Your answer should consist of the lines in the following data that contain "linejoin".
[EXTRACTED MATERIAL — start]
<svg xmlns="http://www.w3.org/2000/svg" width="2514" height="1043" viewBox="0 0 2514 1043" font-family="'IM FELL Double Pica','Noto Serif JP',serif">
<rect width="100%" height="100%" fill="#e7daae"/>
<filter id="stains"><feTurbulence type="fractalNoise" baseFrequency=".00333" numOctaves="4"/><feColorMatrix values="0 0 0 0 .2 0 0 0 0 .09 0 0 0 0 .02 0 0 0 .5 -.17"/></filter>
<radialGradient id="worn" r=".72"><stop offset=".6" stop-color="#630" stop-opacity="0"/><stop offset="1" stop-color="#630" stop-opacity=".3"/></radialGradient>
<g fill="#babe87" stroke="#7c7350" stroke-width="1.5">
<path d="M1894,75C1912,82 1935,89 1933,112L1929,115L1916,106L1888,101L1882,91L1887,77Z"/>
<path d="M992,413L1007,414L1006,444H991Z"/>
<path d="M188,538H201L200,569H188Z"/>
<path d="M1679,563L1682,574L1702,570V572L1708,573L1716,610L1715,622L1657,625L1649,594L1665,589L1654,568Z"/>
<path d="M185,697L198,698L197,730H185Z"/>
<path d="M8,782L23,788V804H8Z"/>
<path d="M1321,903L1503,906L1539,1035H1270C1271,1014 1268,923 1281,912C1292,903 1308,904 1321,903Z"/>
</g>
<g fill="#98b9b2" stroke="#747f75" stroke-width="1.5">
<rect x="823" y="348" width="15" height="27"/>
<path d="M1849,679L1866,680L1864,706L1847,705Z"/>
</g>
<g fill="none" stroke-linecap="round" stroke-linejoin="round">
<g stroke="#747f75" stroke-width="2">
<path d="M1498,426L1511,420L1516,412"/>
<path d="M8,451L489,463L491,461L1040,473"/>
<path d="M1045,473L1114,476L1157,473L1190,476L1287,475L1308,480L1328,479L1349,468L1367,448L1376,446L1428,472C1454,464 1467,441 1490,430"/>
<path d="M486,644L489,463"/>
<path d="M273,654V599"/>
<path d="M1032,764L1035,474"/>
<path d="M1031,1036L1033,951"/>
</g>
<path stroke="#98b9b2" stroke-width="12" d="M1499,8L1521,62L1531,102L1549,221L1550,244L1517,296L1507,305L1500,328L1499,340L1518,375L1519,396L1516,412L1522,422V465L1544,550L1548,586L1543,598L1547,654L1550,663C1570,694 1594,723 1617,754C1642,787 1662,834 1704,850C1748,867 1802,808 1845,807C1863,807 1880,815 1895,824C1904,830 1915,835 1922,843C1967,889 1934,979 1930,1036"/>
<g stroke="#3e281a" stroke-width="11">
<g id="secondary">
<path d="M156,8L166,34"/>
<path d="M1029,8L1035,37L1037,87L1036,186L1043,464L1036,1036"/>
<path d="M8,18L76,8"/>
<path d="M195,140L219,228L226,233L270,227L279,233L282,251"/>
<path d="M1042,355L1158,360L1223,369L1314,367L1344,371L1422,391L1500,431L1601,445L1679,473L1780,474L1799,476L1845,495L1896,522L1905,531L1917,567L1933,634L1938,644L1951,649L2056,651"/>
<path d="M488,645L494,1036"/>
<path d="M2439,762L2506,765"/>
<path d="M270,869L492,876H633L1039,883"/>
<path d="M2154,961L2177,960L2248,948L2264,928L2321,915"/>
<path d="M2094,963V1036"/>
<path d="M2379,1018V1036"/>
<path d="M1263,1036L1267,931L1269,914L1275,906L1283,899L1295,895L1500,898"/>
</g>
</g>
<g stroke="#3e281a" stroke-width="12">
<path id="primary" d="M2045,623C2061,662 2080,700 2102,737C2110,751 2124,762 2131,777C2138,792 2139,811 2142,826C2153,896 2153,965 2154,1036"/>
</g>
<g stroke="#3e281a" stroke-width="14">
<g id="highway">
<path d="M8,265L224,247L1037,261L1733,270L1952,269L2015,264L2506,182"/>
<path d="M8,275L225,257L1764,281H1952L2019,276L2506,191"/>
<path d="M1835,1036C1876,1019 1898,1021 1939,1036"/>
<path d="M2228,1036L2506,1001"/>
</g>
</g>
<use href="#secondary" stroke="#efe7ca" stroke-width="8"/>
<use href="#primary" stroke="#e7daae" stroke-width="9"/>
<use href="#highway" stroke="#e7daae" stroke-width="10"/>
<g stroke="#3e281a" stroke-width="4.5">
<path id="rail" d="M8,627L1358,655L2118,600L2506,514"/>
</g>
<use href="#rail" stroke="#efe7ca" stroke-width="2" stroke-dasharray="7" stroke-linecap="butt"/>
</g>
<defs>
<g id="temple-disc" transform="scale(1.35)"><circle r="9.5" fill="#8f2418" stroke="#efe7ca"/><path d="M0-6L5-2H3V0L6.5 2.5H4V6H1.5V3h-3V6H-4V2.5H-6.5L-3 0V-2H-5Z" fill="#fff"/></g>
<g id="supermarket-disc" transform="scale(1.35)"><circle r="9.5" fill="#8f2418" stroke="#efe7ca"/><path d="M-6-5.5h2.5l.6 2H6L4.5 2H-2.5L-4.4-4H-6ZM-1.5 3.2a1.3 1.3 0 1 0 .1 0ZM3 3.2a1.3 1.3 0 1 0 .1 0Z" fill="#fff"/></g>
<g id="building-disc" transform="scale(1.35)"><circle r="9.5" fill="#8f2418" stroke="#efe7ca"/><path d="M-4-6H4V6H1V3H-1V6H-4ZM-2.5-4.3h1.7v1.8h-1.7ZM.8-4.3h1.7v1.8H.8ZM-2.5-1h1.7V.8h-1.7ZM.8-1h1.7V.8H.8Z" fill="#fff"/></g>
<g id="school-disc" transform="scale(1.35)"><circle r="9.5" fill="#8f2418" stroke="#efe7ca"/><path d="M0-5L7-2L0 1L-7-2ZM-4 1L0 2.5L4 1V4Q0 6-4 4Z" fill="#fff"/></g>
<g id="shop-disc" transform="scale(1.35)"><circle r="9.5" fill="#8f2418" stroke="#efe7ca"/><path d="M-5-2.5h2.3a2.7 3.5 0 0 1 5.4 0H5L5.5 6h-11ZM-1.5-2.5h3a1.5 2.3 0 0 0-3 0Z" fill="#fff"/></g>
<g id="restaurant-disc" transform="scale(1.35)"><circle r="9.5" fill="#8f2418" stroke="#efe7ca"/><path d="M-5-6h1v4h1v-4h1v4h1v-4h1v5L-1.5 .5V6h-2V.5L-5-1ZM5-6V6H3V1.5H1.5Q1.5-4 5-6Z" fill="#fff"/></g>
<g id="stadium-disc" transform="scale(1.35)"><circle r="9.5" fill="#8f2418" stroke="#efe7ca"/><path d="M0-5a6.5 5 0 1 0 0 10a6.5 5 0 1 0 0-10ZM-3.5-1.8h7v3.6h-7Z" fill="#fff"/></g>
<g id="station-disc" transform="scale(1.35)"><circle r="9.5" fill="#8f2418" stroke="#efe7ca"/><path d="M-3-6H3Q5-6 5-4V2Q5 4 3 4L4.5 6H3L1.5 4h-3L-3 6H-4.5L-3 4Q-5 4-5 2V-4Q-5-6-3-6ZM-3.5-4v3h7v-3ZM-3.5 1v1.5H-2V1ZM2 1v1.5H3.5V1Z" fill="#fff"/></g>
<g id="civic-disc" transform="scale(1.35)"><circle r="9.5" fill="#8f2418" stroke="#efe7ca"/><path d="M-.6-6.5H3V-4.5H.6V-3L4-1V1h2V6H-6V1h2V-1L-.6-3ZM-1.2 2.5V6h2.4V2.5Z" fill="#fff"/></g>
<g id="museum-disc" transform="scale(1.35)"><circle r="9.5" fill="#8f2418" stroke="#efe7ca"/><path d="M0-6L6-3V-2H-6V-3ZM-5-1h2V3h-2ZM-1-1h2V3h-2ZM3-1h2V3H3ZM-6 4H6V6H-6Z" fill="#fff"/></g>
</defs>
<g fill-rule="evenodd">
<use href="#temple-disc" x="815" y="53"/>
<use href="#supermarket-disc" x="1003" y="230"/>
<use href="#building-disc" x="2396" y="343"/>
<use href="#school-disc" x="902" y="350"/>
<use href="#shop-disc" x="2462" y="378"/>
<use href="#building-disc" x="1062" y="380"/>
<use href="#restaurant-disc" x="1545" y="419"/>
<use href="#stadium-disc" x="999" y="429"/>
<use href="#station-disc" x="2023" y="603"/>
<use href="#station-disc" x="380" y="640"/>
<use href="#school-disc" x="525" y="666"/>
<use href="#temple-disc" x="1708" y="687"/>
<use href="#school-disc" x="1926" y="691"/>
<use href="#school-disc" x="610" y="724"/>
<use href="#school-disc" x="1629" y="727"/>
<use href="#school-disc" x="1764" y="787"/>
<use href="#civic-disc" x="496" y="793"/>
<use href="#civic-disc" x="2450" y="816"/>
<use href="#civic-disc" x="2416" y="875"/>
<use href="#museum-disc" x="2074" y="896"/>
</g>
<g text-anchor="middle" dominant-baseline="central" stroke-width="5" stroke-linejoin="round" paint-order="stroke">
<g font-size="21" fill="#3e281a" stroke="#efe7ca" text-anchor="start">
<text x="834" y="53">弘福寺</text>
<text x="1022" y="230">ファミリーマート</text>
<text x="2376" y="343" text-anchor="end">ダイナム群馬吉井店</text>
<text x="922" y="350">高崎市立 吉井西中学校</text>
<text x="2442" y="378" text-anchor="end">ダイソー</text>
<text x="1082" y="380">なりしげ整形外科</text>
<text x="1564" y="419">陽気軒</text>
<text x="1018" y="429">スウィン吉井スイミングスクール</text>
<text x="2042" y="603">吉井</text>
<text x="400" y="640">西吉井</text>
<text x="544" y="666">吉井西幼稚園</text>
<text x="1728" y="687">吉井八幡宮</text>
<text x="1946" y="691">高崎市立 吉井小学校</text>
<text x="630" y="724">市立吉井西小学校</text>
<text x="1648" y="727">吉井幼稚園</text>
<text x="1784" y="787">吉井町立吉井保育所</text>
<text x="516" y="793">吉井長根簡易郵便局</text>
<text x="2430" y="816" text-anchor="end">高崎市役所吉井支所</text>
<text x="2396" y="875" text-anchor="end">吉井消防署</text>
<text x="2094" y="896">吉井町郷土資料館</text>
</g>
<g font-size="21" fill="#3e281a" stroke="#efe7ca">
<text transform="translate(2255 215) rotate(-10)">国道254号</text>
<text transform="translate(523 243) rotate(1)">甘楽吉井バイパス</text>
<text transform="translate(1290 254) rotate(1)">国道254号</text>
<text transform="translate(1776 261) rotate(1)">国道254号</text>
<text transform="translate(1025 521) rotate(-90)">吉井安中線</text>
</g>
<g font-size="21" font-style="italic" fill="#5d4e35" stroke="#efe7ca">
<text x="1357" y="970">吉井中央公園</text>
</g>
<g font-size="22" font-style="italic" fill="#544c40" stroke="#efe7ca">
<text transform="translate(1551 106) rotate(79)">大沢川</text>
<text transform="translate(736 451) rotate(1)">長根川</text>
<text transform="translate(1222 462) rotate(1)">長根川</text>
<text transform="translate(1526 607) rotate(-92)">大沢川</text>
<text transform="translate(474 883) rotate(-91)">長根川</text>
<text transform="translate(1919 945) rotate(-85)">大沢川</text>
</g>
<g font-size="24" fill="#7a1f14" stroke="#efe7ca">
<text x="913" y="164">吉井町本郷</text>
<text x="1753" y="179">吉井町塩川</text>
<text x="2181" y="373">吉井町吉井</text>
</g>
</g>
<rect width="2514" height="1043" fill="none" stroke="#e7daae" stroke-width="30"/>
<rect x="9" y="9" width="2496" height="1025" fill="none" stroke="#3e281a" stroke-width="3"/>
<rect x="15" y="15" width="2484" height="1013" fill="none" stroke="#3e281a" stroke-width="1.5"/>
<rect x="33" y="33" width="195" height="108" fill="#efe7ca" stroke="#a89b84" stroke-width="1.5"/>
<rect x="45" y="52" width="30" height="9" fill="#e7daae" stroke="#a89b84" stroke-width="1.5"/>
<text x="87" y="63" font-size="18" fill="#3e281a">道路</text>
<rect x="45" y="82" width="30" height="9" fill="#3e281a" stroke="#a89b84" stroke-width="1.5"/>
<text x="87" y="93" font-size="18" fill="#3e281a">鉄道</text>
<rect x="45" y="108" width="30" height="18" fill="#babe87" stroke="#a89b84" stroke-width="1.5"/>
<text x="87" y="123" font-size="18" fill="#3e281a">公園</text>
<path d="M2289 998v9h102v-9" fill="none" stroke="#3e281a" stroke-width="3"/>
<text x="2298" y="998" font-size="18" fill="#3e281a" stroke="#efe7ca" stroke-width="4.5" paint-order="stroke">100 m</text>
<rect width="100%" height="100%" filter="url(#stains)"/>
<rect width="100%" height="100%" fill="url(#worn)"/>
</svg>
[EXTRACTED MATERIAL — finish]
● **RESPONSE TO THIS TASK**:
<g fill="none" stroke-linecap="round" stroke-linejoin="round">
<g text-anchor="middle" dominant-baseline="central" stroke-width="5" stroke-linejoin="round" paint-order="stroke">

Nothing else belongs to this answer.